Reformist Time-wasting
Countless numbers of Labour members and voters are feeling desperate. Even if they have not read the Policy Review they know that it is blatantly a manifesto for the profit system. They do not want to support this tasteless stew of half-cooked Harold Wilson peppered with some stale David Owen. Vast numbers of Labour supporters—decent, caring, concerned people—can smell the stinking scent of compromise in the air. The wider Kinnock smiles the more they know that their radical hopes are being betrayed. What can they do?

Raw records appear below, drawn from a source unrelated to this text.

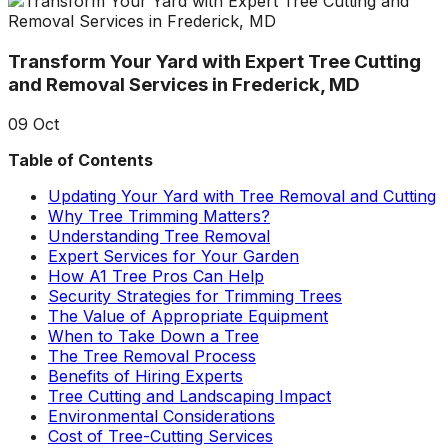
about what he does! I
removed a very
ha
trusted him
large, dying tree that
ou
completely to trim
was precariously
Transform Your Yard with Expert Tree Cutting
numerous very old
close to my and my
co
trees that had never
neighbors house.
pr
and Removal Services in Frederick, MD
been trimmed before.
When they were
t
The trees looked
finished, it was like
the yea
09
Oct
amazing when his
the tree was never
crew was finished.
there. Great, very
gr
Table of Contents
They also removed
honest business.
several dead trees
Honesty is hard to
r
Updating Your Yard with Tree Removal and Cutting
including a very tall,
come by these days.
ne
Why Tree Trimming Matters?
large tree and ground
I’ll have them back
a
Understanding Tree Removal
not only those
for additional tree
Expert Services for Your Garden
stumps but also a
removal soon. Had
How A1 Tree Pros Can Help
couple of stumps left
A-1 Tree Pros return
Je
Security Strategies for Trimming Trees
behind from previous
for another large,
th
The Value of Appropriate Equipment
tree removals. When
dangerous tree. The
ca
When to Take Down a Tree
they were finished
crew turned to and
t
The Tree Removal Process
they left my property
safely and efficiently
put
Benefits of Hiring Experts
in perfect condition -
removed it. Great
kee
Tree Cutting and Landscaping Impact
not a single stray
work, great price, I’ll
lo
Environmental Considerations
branch had been left
have them back
hi
Cost of Tree-Cutting Services
behind on the
again in the fall.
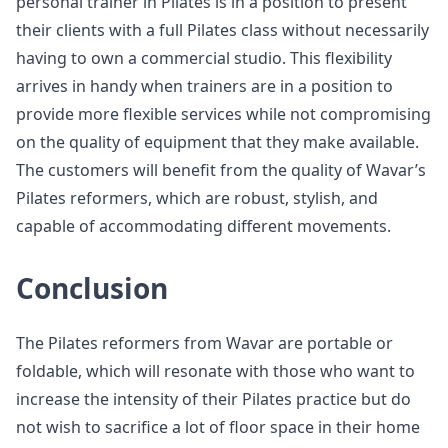
personal trainer in Pilates is in a position to present
their clients with a full Pilates class without necessarily
having to own a commercial studio. This flexibility
arrives in handy when trainers are in a position to
provide more flexible services while not compromising
on the quality of equipment that they make available.
The customers will benefit from the quality of Wavar’s
Pilates reformers, which are robust, stylish, and
capable of accommodating different movements.
Conclusion
The Pilates reformers from Wavar are portable or
foldable, which will resonate with those who want to
increase the intensity of their Pilates practice but do
not wish to sacrifice a lot of floor space in their home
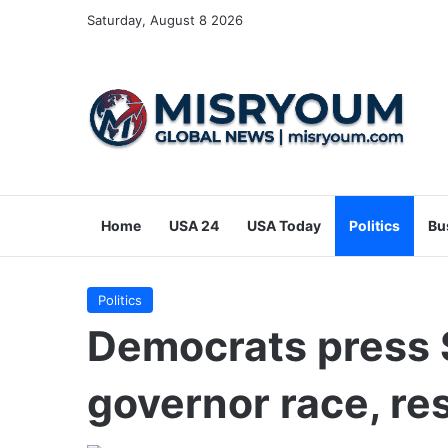
Saturday, August 8 2026
Home
USA 24
USA Today
Politics
Bu
Politics
Democrats press S
governor race, re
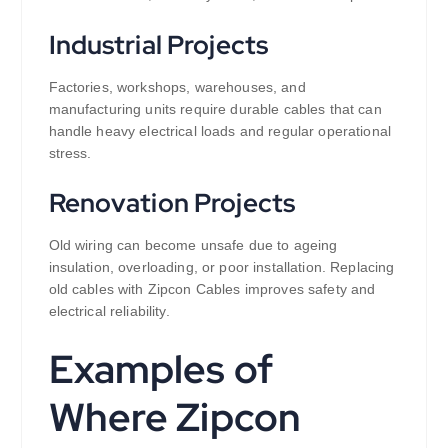
Industrial Projects
Factories, workshops, warehouses, and
manufacturing units require durable cables that can
handle heavy electrical loads and regular operational
stress.
Renovation Projects
Old wiring can become unsafe due to ageing
insulation, overloading, or poor installation. Replacing
old cables with Zipcon Cables improves safety and
electrical reliability.
Examples of
Where Zipcon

Should they elect a new leader? Kinnock is not the cause of Labour’s anti-socialist outlook any more than it was the captain’s fault that the Titanic sank when it hit the iceberg. The Titanic was not constructed to overcome the hazards it met— and Labour is certainly not constructed to overcome the profit system. Maybe John Smith could do a better job—maybe Gould could, but what matters is the product, not the front-man for the ad. And the fact is that the product is useless. Labour left-wingers say that Kinnock has betrayed them. Just as every previous Labour leader has done. So they need to find a new leader, like Tony Benn. Apart from the fact that Benn was overwhelmingly defeated when he stood against Kinnock last year, what is the point of adopting a lot of second-hand policies for nationalisation (which is State Capitalism) when these have been tried before and failed? State capitalism has been a disaster in Eastern Europe and China and the nationalised industries in Britain have not benefited the workers in them one little bit, as the miners have discovered. So. why change Labour’s support for private capitalism for the state-capitalist line?